Auto-enrolment in the Republic of Ireland (short for Automatic enrolment), formally named My Future Fund , is a scheme similar to in other developed countries to provide private pensions for employed persons within the state to supplement the state pensions system and provide an easier and cheaper way of contributing outside of other private pension products such as a Personal Retirement Savings Account and occupational pension schemes.
This occurs by way of a non tax-deductible contribution of a percentage of an employee's income, along with an equal monetary contribution from the employer and a smaller prescribed percentage contribution from the government.
One of the core aims of the scheme is to provide pensions for those outside of the current net, i.e. lower earners without access to or knowledge of occupational pension schemes.
The scheme officially commenced in July 2024, when automatic enrolment legislation was enacted by way of the Automatic Enrolment Retirement Savings System Bill 2024 which was passed through the Dáil by minister Heather Humphreys. [1]
The scheme will be overseen by the National Automatic Enrolment Retirement Savings Authority (NAERSA) and Tata Consultancy Services was selected as the preferred bidder to run the system. [2] [3]

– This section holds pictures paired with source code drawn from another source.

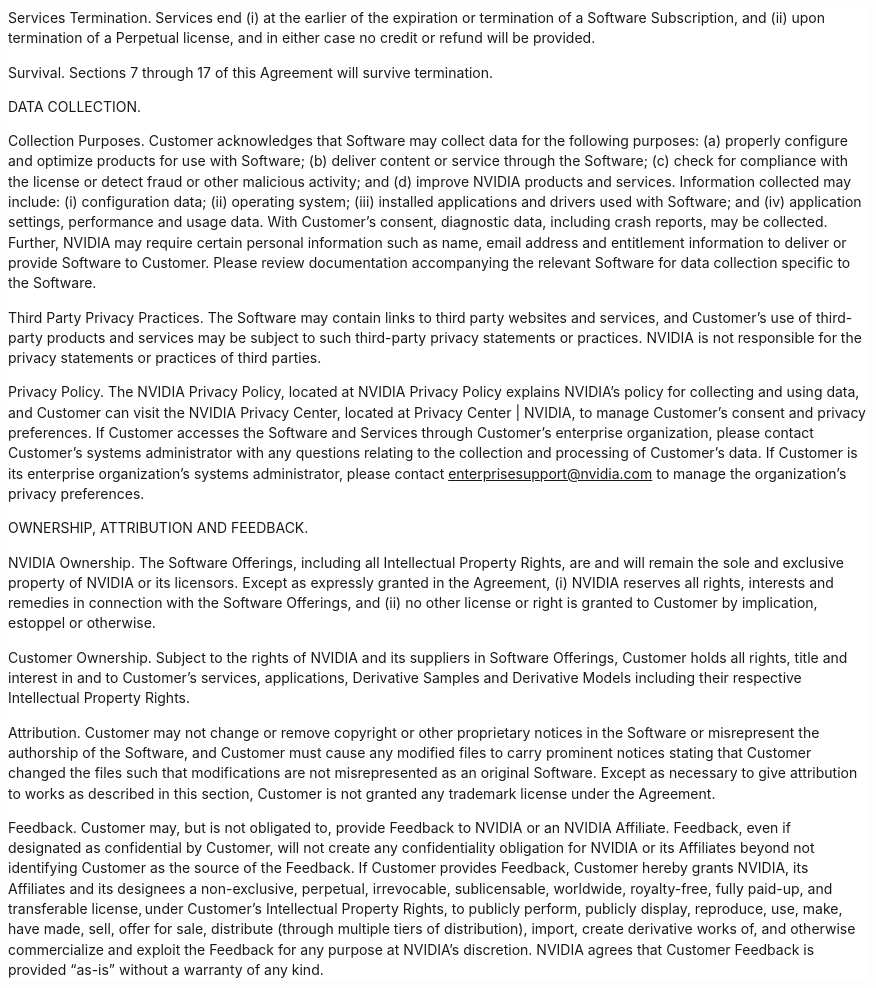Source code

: Services Termination. Services end (i) at the earlier of the expiration or termination of a Software Subscription, and (ii) upon termination of a Perpetual license, and in either case no credit or refund will be provided.

Survival. Sections 7 through 17 of this Agreement will survive termination.

DATA COLLECTION.

Collection Purposes. Customer acknowledges that Software may collect data for the following purposes: (a) properly configure and optimize products for use with Software; (b) deliver content or service through the Software; (c) check for compliance with the license or detect fraud or other malicious activity; and (d) improve NVIDIA products and services. Information collected may include: (i) configuration data; (ii) operating system; (iii) installed applications and drivers used with Software; and (iv) application settings, performance and usage data. With Customer’s consent, diagnostic data, including crash reports, may be collected. Further, NVIDIA may require certain personal information such as name, email address and entitlement information to deliver or provide Software to Customer. Please review documentation accompanying the relevant Software for data collection specific to the Software.

Third Party Privacy Practices. The Software may contain links to third party websites and services, and Customer’s use of third-party products and services may be subject to such third-party privacy statements or practices. NVIDIA is not responsible for the privacy statements or practices of third parties.

Privacy Policy. The NVIDIA Privacy Policy, located at NVIDIA Privacy Policy explains NVIDIA’s policy for collecting and using data, and Customer can visit the NVIDIA Privacy Center, located at Privacy Center | NVIDIA, to manage Customer’s consent and privacy preferences. If Customer accesses the Software and Services through Customer’s enterprise organization, please contact Customer’s systems administrator with any questions relating to the collection and processing of Customer’s data. If Customer is its enterprise organization’s systems administrator, please contact enterprisesupport@nvidia.com to manage the organization’s privacy preferences.

OWNERSHIP, ATTRIBUTION AND FEEDBACK.

NVIDIA Ownership. The Software Offerings, including all Intellectual Property Rights, are and will remain the sole and exclusive property of NVIDIA or its licensors. Except as expressly granted in the Agreement, (i) NVIDIA reserves all rights, interests and remedies in connection with the Software Offerings, and (ii) no other license or right is granted to Customer by implication, estoppel or otherwise.

Customer Ownership. Subject to the rights of NVIDIA and its suppliers in Software Offerings, Customer holds all rights, title and interest in and to Customer’s services, applications, Derivative Samples and Derivative Models including their respective Intellectual Property Rights.

Attribution. Customer may not change or remove copyright or other proprietary notices in the Software or misrepresent the authorship of the Software, and Customer must cause any modified files to carry prominent notices stating that Customer changed the files such that modifications are not misrepresented as an original Software. Except as necessary to give attribution to works as described in this section, Customer is not granted any trademark license under the Agreement.

Feedback. Customer may, but is not obligated to, provide Feedback to NVIDIA or an NVIDIA Affiliate. Feedback, even if designated as confidential by Customer, will not create any confidentiality obligation for NVIDIA or its Affiliates beyond not identifying Customer as the source of the Feedback. If Customer provides Feedback, Customer hereby grants NVIDIA, its Affiliates and its designees a non-exclusive, perpetual, irrevocable, sublicensable, worldwide, royalty-free, fully paid-up, and transferable license, under Customer’s Intellectual Property Rights, to publicly perform, publicly display, reproduce, use, make, have made, sell, offer for sale, distribute (through multiple tiers of distribution), import, create derivative works of, and otherwise commercialize and exploit the Feedback for any purpose at NVIDIA’s discretion. NVIDIA agrees that Customer Feedback is provided “as-is” without a warranty of any kind.
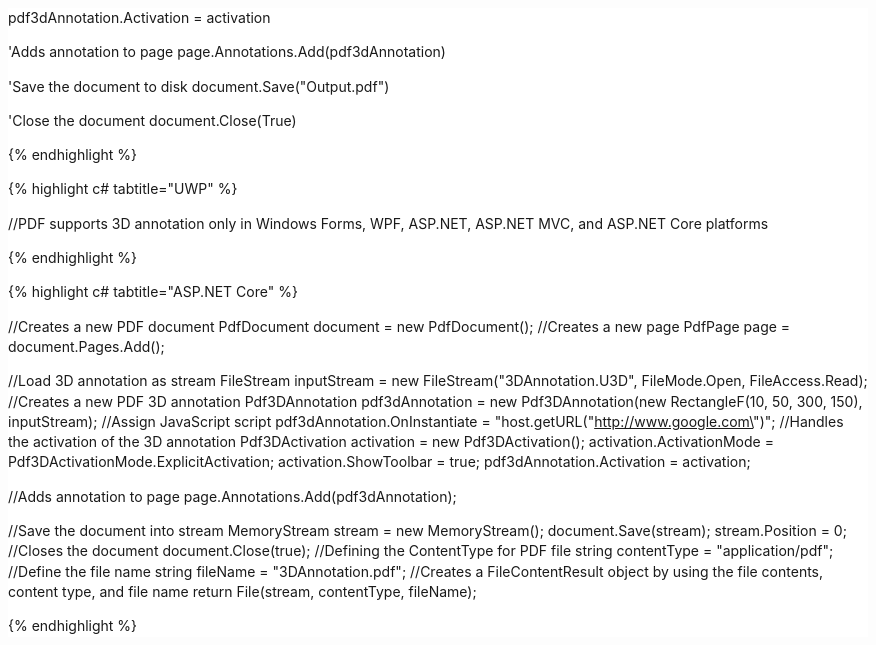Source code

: pdf3dAnnotation.Activation = activation

'Adds annotation to page
page.Annotations.Add(pdf3dAnnotation)

'Save the document to disk
document.Save("Output.pdf")

'Close the document
document.Close(True)

{% endhighlight %}

{% highlight c# tabtitle="UWP" %}

//PDF supports 3D annotation only in Windows Forms, WPF, ASP.NET, ASP.NET MVC, and ASP.NET Core platforms

{% endhighlight %}

{% highlight c# tabtitle="ASP.NET Core" %}

//Creates a new PDF document
PdfDocument document = new PdfDocument();
//Creates a new page
PdfPage page = document.Pages.Add();

//Load 3D annotation as stream
FileStream inputStream = new FileStream("3DAnnotation.U3D", FileMode.Open, FileAccess.Read);
//Creates a new PDF 3D annotation
Pdf3DAnnotation pdf3dAnnotation = new Pdf3DAnnotation(new RectangleF(10, 50, 300, 150), inputStream);
//Assign JavaScript script
pdf3dAnnotation.OnInstantiate = "host.getURL(\"http://www.google.com\")";
//Handles the activation of the 3D annotation
Pdf3DActivation activation = new Pdf3DActivation();
activation.ActivationMode = Pdf3DActivationMode.ExplicitActivation;
activation.ShowToolbar = true;
pdf3dAnnotation.Activation = activation;

//Adds annotation to page
page.Annotations.Add(pdf3dAnnotation);

//Save the document into stream
MemoryStream stream = new MemoryStream();
document.Save(stream);
stream.Position = 0;
//Closes the document
document.Close(true);
//Defining the ContentType for PDF file
string contentType = "application/pdf";
//Define the file name
string fileName = "3DAnnotation.pdf";
//Creates a FileContentResult object by using the file contents, content type, and file name
return File(stream, contentType, fileName);

{% endhighlight %}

The system commences on 1 January 2026 with employees between the age of 23 - 60, earning over €20,000 and not in a pension scheme (paying into a pension via payroll) will be automatically enrolled. [4] Workers can opt out between months 6-8 and can get a refund of their contributions but will be automatically re-enrolled every 2 years if they meet the eligibility criteria. [5]
Employees who start paying into another private pension scheme will automatically see their contributions cease to the My Future Fund scheme.
The employer's and government's contribution are capped based on an annual gross salary of €80,000 although employees can still contribute to the scheme over this level of income. [6]
The scheme has been criticised as contributions to the scheme are not tax deductible, unlike contributions to a PRSA or occupational pension scheme with the scheme seen as initially penalising those who are less knowledgeable, younger or on a lower income.
The table below contains details of the mandatory contributions made relating to the percentage of the employee's gross salary (before any tax is deducted by the Revenue Commissioners) over the course of the scheme.
| Year | Year (Band) | Employee contribution | Employer contribution | Government contribution |
|---|---|---|---|---|
| 2026 | Year 1-3 | 1.5% | 1.5% | 0.5% |
| 2027 | Year 1-3 | 1.5% | 1.5% | 0.5% |
| 2028 | Year 1-3 | 1.5% | 1.5% | 0.5% |
| 2029 | Year 4-6 | 3% | 3% | 1% |
| 2030 | Year 4-6 | 3% | 3% | 1% |
| 2031 | Year 4-6 | 3% | 3% | 1% |
| 2031 | Year 7-9 | 4.5% | 4.5% | 1.5% |
| 2032 | Year 7-9 | 4.5% | 4.5% | 1.5% |
| 2033 | Year 7-9 | 4.5% | 4.5% | 1.5% |
| 2034 | Year 10+ | 6% | 6% | 2% |
For example, for someone earning €50,000 in 2026, €750 will be contributed by them in the first year (2026), €750 will be contributed by their employer and €250 will be contributed by the Irish government. In total this will result in an annual pension contribution of €1,750.
The table below sets out illustrative examples of contributions for those earning €20,000 and €50,000 in 2026.
| Annual Salary | Year (Band) | Employee contribution | Employer contribution | Government contribution | Total contributions |
|---|---|---|---|---|---|
| €20,000 | Year 1-3 | €300 | €300 | €100 | €700 |
| €50,000 | Year 1-3 | €750 | €750 | €250 | €1,750 |
An employee portal has been created where users will be able to see their contributions (savings), administration fees deducted from their account, investment returns and choose their desired high-level investment options, be they high, medium or low risk.
Users will be able to login by using their MyGovID however as of 12 December 2025, the public have not been given access to the employee portal.